:: Your task ::
Please copy every line of the entries below word for word.

Data entries
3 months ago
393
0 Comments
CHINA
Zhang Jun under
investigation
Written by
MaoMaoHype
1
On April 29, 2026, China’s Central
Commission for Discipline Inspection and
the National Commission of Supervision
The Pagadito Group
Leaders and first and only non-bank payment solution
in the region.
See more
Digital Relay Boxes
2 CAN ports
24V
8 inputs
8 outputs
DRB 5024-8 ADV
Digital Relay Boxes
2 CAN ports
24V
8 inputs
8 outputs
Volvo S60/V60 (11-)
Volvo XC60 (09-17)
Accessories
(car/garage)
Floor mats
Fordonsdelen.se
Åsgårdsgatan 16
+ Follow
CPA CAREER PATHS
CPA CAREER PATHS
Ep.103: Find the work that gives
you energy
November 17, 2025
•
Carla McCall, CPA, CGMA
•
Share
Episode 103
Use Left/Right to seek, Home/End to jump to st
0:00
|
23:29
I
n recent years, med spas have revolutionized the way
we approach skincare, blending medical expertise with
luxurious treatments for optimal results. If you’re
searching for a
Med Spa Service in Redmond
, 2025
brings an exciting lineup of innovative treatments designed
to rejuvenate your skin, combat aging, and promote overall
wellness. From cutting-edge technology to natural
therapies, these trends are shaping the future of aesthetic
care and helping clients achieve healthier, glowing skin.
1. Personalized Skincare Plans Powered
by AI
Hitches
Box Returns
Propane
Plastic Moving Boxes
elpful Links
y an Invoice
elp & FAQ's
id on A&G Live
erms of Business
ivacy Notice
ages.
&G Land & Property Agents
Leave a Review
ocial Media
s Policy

:: Answer to this task ::
3 months ago
393
0 Comments
CHINA
Zhang Jun under
investigation
Written by
MaoMaoHype
1
On April 29, 2026, China’s Central
Commission for Discipline Inspection and
the National Commission of Supervision
The Pagadito Group
Leaders and first and only non-bank payment solution
in the region.
See more
Digital Relay Boxes
2 CAN ports
24V
8 inputs
8 outputs
DRB 5024-8 ADV
Digital Relay Boxes
2 CAN ports
24V
8 inputs
8 outputs
Volvo S60/V60 (11-)
Volvo XC60 (09-17)
Accessories
(car/garage)
Floor mats
Fordonsdelen.se
Åsgårdsgatan 16
+ Follow
CPA CAREER PATHS
CPA CAREER PATHS
Ep.103: Find the work that gives
you energy
November 17, 2025
•
Carla McCall, CPA, CGMA
•
Share
Episode 103
Use Left/Right to seek, Home/End to jump to st
0:00
|
23:29
I
n recent years, med spas have revolutionized the way
we approach skincare, blending medical expertise with
luxurious treatments for optimal results. If you’re
searching for a
Med Spa Service in Redmond
, 2025
brings an exciting lineup of innovative treatments designed
to rejuvenate your skin, combat aging, and promote overall
wellness. From cutting-edge technology to natural
therapies, these trends are shaping the future of aesthetic
care and helping clients achieve healthier, glowing skin.
1. Personalized Skincare Plans Powered
by AI
Hitches
Box Returns
Propane
Plastic Moving Boxes
elpful Links
y an Invoice
elp & FAQ's
id on A&G Live
erms of Business
ivacy Notice
ages.
&G Land & Property Agents
Leave a Review
ocial Media
s Policy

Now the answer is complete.